PASSAGE SHOWN
Start
December 2006
A new breed of multi-asset class mutual funds offers an intriguing update on an old idea.
By James Picerno
Asset Allocation tends to be a do-it-yourself enterprise for
wealth managers. But as multi-asset class funds become more sophisticated,
some advisors are reconsidering off-the-shelf asset allocation
funds, particularly those structured as a mutual fund of funds.
Love ‘em or hate ‘em, the product niche is clearly enjoying a renaissance.
There were more than 2,300 mutual funds targeting two
or more asset classes as of this past August, with a quarter of the
population arriving since the end of 2004, according to Morningstar.
They come with any number of monikers these days, including the
trendy “life-cycle” label along with the old standby “asset allocation.”
But no matter what you call them, the overall field is growing
at a healthy clip. One thing that hasn’t changed: This corner of
money management remains a mixed bag of strategies and results.
Nonetheless, a select group of the new offerings may find resonance
with advisors. One reason is that a growing number of asset
allocation funds employ strategies that just a few years ago could
be found only in privately managed accounts for wealthy individuals
and institutional investors.
Speaking of the past, it wasn’t that long ago when asset allocation
funds, particularly funds-of-funds, were given a cold shoulder
by the independent investment counselors. A leading criticism
was that the products were a thinly disguised excuse for layering
fees on fees. Others complained that the controlling strategies
were pedestrian. Asset allocation, as a result, was considered an
essential service that advisors had to offer clients by way of
customizing the process. Doing it right meant doing it yourself.
Many, if not most wealth managers continue to embrace that
philosophy, and for good reason. Managing asset allocation directly
offers more control and, in theory, the chance of producing
superior results. Harvesting tax losses, for instance, is better
served with a do-it-yourself approach. Meanwhile, farming out
asset allocation—said to be the single-most important investment
decision—transfers control of the management to someone else.
“I’m getting paid as an investment manager to help clients set up
specific portfolios to meet their risk tolerance, goals, income needs,
etc.,” says Ram Kolluri, president and chief investment officer of Global
Investment Management (GIM), a Princeton firm with $150 million
under management that specializes in the “mass affluent” client.
A typical GIM portfolio can hold 15 or more ETFs and index mutual
funds. If a client is interested in a single-fund solution, Kolluri suggests,
he should consider working directly with the fund company.
End
EXERCISE DETAILS
Check each statement against the article on asset allocation funds and say yes or no, quoting the words that settle it. 1. More than 2,300 mutual funds targeted two or more asset classes as of August. 2. Ram Kolluri's firm is based in Boston. 3. Off-the-shelf funds are better for harvesting tax losses. The lines that come next are from a different source than the text.

[Extracted data entries]
Start
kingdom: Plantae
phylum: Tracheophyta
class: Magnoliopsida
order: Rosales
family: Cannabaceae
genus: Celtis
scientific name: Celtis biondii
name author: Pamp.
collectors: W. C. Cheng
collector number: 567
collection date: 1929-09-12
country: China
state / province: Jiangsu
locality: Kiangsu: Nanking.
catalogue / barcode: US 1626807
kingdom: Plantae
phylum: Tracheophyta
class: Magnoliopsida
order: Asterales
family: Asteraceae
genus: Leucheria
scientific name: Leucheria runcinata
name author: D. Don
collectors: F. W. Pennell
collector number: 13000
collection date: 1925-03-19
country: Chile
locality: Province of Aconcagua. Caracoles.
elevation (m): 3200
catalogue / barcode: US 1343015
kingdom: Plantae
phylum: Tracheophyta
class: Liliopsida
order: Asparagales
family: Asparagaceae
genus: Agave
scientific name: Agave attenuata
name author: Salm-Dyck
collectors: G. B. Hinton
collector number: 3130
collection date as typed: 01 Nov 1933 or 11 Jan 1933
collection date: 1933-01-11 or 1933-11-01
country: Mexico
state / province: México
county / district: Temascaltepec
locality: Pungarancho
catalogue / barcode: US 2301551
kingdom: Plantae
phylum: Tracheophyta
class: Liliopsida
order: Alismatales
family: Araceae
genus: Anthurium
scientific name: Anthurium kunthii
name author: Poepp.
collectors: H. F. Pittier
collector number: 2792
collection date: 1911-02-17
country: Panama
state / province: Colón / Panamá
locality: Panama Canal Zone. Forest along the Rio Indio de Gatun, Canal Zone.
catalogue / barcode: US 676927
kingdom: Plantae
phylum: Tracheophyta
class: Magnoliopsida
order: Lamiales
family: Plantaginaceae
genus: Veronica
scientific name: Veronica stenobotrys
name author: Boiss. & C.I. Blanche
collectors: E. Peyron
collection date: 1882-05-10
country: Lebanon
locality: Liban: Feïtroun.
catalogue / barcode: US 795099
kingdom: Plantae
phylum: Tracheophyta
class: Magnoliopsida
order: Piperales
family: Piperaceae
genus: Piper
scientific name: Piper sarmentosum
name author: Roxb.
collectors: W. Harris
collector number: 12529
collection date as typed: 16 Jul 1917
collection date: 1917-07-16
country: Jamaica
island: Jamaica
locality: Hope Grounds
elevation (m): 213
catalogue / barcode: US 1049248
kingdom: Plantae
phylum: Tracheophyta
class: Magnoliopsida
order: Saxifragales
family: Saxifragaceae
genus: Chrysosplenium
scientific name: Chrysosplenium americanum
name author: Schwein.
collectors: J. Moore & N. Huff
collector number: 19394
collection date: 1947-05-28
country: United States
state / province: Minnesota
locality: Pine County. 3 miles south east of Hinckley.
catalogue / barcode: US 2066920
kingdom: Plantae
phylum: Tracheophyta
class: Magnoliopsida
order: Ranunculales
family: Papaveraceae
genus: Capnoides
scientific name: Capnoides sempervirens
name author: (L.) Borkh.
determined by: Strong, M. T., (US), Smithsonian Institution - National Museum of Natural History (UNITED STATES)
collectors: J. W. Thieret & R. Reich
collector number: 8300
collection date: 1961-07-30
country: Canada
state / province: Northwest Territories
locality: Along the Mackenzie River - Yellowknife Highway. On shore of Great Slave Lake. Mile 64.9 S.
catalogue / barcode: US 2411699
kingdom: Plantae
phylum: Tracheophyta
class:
End
TASK RESULT
1. Yes: "There were more than 2,300 mutual funds targeting two or more asset classes as of this past August"
2. No: "a Princeton firm with $150 million under management"
3. No: "Harvesting tax losses, for instance, is better served with a do-it-yourself approach."